I've tried to reverse the snap in, but not wanting to damage anything, perhaps I haven't been yanking hard enough? Do the gray plastic tabs, which sit under the white locking tabs, have any role, i.e., do they need to be depressed, or held back while one yanks on the door?


----------



## DangerMouse (Jul 17, 2008)

If you have a helper, have them raise the door slightly, then you take a flathead screwdriver and a small hammer to tap the clip off the holder.

DM


----------



## Curmudgeon10 (Apr 29, 2010)

*I Removed the Door*

Here's the way it worked for me: unlock by pulling white locking tab to the rear. Then hold gray tab (which is spring loaded) to the rear while pulling down. DO NOT FORCE or try and pry off --- you will damage the mechanism.


----------



## DangerMouse (Jul 17, 2008)

Oh crap, I'm so sorry, I thought your title meant your NAME was Stanley, H.W.! Plumb forgot Stanley makes PD Hardware too.... LOL
I've been going with the assumption you had Johnson, since theirs is the only hardware I use.
Wow, my apologies. Thank You for posting the proper solution for the STANLEY Pocket Door Hardware.

DM


----------



## Dan0 (Dec 17, 2011)

Curmudgeon10 said:


> Here's the way it worked for me: unlock by pulling white locking tab to the rear. Then hold gray tab (which is spring loaded) to the rear while pulling down. DO NOT FORCE or try and pry off --- you will damage the mechanism.
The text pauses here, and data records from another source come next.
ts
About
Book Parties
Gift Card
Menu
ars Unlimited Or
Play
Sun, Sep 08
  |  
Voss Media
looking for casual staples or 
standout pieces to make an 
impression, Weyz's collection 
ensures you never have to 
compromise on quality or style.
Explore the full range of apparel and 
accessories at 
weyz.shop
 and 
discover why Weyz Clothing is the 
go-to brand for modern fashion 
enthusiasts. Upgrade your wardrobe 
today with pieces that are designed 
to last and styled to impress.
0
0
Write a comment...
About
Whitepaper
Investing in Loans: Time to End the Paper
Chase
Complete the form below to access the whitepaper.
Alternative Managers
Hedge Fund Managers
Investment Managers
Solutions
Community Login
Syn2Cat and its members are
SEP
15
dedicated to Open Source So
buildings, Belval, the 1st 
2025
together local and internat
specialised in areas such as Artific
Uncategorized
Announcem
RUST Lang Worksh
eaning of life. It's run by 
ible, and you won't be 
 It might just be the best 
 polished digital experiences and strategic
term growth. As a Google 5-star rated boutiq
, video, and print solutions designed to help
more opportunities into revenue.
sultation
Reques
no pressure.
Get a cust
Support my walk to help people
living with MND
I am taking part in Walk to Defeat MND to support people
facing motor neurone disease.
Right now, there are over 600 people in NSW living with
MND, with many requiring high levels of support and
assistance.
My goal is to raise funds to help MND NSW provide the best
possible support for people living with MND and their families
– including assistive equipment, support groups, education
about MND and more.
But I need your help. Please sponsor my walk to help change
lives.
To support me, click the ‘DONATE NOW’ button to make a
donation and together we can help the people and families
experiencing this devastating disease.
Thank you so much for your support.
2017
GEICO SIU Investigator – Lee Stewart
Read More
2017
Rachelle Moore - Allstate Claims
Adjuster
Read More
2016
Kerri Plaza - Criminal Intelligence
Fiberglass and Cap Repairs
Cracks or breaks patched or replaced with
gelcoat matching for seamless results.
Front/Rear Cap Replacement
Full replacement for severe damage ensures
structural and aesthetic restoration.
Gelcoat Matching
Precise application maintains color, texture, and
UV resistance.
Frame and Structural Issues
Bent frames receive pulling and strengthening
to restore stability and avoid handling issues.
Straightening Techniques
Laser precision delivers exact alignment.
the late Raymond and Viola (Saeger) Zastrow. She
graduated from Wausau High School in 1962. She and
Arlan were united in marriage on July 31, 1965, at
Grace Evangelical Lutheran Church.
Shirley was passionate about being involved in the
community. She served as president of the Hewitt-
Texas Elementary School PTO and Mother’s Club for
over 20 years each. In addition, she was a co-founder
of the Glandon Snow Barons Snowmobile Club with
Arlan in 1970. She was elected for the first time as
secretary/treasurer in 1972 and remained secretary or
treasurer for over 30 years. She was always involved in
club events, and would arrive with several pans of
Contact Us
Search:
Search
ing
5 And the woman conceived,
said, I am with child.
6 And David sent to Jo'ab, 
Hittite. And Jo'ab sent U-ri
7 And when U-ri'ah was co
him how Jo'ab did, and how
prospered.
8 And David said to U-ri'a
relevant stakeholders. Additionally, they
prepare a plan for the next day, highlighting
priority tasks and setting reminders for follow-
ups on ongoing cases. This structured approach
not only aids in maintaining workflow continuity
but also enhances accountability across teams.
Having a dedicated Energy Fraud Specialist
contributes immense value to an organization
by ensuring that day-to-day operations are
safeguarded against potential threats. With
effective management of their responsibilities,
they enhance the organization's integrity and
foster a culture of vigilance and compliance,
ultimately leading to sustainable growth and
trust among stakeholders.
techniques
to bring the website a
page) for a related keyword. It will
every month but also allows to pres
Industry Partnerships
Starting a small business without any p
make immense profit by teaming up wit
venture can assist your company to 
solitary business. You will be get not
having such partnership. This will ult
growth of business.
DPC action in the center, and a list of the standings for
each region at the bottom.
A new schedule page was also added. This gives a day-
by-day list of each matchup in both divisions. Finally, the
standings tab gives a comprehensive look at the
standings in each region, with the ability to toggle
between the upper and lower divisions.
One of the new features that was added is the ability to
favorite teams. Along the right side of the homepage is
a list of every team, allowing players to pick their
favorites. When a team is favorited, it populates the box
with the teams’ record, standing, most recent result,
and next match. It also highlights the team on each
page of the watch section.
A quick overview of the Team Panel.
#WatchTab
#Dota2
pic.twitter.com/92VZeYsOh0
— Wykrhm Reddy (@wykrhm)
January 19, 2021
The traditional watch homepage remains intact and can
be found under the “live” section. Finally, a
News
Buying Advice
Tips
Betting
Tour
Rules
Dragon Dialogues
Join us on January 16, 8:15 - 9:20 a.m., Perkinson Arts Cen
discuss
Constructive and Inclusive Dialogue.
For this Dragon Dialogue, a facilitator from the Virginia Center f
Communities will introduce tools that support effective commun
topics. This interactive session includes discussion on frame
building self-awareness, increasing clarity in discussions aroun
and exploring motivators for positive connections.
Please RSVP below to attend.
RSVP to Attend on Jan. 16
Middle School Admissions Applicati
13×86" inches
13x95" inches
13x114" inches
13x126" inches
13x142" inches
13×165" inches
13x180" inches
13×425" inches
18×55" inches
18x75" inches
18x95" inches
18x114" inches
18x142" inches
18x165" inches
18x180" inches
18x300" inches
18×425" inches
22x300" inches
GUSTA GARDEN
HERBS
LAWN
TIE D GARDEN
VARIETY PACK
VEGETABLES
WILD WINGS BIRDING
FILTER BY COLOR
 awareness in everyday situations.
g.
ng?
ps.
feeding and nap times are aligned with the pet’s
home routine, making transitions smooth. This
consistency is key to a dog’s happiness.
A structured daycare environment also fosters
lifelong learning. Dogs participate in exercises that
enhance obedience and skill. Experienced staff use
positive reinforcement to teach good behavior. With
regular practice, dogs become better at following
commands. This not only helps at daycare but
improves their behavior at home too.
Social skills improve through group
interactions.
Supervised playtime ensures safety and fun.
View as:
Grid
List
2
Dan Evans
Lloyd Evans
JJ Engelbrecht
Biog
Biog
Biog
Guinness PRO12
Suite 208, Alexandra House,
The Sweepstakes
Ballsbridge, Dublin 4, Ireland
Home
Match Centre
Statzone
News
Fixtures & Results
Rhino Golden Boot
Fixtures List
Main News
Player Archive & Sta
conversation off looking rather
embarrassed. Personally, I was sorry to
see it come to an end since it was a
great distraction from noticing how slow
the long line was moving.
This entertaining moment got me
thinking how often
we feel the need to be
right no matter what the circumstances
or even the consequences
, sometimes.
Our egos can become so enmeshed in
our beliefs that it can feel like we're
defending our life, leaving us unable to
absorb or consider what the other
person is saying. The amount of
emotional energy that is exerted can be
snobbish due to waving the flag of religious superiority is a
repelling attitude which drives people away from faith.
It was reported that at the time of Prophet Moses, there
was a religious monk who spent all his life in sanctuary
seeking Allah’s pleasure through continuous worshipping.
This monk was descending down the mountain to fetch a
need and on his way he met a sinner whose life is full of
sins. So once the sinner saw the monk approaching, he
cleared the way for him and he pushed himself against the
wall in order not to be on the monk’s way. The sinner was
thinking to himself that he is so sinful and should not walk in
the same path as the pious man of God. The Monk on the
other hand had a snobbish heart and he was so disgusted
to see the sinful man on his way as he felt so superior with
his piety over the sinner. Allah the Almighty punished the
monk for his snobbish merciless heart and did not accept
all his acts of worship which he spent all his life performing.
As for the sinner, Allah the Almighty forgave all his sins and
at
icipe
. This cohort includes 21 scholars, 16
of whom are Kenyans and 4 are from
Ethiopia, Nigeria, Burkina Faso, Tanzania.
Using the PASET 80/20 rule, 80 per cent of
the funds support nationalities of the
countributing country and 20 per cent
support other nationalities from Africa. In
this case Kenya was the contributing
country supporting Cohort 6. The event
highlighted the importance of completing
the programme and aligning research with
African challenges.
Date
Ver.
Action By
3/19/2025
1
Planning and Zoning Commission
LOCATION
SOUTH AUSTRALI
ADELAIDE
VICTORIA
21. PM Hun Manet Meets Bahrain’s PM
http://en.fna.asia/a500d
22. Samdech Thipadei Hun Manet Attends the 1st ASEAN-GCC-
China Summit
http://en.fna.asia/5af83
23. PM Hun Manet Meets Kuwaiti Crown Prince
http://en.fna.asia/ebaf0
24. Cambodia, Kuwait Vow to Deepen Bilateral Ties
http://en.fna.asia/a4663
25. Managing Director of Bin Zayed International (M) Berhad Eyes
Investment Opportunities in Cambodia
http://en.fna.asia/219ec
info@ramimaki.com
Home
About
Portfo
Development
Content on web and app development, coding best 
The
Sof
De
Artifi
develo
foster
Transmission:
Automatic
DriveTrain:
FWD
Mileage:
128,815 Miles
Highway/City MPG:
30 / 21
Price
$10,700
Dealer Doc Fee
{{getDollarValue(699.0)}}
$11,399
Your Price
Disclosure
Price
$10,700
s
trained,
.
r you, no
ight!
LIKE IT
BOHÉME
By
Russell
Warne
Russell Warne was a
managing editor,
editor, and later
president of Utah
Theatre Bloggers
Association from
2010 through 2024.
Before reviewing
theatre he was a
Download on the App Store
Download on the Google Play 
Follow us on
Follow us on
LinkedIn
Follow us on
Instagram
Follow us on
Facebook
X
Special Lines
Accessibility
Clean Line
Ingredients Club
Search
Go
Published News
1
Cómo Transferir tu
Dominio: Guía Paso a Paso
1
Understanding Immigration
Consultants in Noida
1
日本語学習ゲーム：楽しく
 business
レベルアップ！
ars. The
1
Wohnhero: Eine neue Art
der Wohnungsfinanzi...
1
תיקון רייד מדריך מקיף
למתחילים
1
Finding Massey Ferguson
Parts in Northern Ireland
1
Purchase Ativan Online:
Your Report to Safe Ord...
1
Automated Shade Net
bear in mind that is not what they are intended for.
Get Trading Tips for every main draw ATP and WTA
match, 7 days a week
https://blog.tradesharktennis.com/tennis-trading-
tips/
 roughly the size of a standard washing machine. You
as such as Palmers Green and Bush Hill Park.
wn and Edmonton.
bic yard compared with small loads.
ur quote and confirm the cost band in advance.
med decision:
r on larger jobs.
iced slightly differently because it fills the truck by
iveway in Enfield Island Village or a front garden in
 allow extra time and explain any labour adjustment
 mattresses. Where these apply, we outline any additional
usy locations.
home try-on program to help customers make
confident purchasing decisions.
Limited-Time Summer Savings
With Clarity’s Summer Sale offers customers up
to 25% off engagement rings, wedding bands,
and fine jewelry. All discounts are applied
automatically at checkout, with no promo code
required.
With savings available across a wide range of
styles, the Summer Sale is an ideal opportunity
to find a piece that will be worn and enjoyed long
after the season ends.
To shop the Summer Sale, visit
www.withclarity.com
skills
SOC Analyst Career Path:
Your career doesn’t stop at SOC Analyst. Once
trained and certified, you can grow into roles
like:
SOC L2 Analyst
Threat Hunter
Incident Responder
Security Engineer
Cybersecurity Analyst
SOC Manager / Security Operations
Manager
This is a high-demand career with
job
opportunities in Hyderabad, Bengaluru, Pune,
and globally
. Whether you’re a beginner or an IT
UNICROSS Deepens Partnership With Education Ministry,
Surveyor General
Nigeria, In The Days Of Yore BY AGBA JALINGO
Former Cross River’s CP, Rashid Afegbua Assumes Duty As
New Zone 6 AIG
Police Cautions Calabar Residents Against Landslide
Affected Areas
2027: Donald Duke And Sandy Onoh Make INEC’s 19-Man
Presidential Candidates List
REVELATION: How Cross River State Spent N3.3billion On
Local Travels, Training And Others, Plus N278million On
Thanks... but I still can't get mine disengaged. The locking tab seems kind of useless. I pushed it back all the way... the same direction that I push the grey tab... lifted and jiggled the door but it's not coming loose at all.


----------



## BigJim (Sep 2, 2008)

If you have a very small mirror you can hold it up there and see what is holding it. The ones I have installed had a swivel clip you pushed back, pushed the door sideways, then let the door down.


----------



## jfw (Mar 7, 2015)

*Re Stanley Pocket Door hw*

I've been reading where some people had a difficult time removing / "unsnapping" Stanley Pocket Doors. Me too. The spring that holds the second (gray) locking tab is pretty strong and the tab is hard to get to. I got mine out by using a large bent needle nose pliers. With the white tab in the unlock position, you can place one side of the pliers on the second gray tab and the other on the side of the hangar plate. A good squeeze and the plate, with door, drops right off the hangar bolt.


----------



## rt277 (Oct 8, 2015)

*stanley pocket door release*

Mine would not release. After disassembly, I found out why: the cams cannot be pushed far enough because the grey plastic wheel distorts under pressure from the metal spring. The head of the hanger bolt measures 0.450". The widest I could get the cams to open was 0.410". Poor engineering. I will repace it with an automotive type horseshoe clip. It may not "snap" into place, but it will have no plastic to deteriorate and disassembly will be self evident. 
The Stanley hangers are brand new.


----------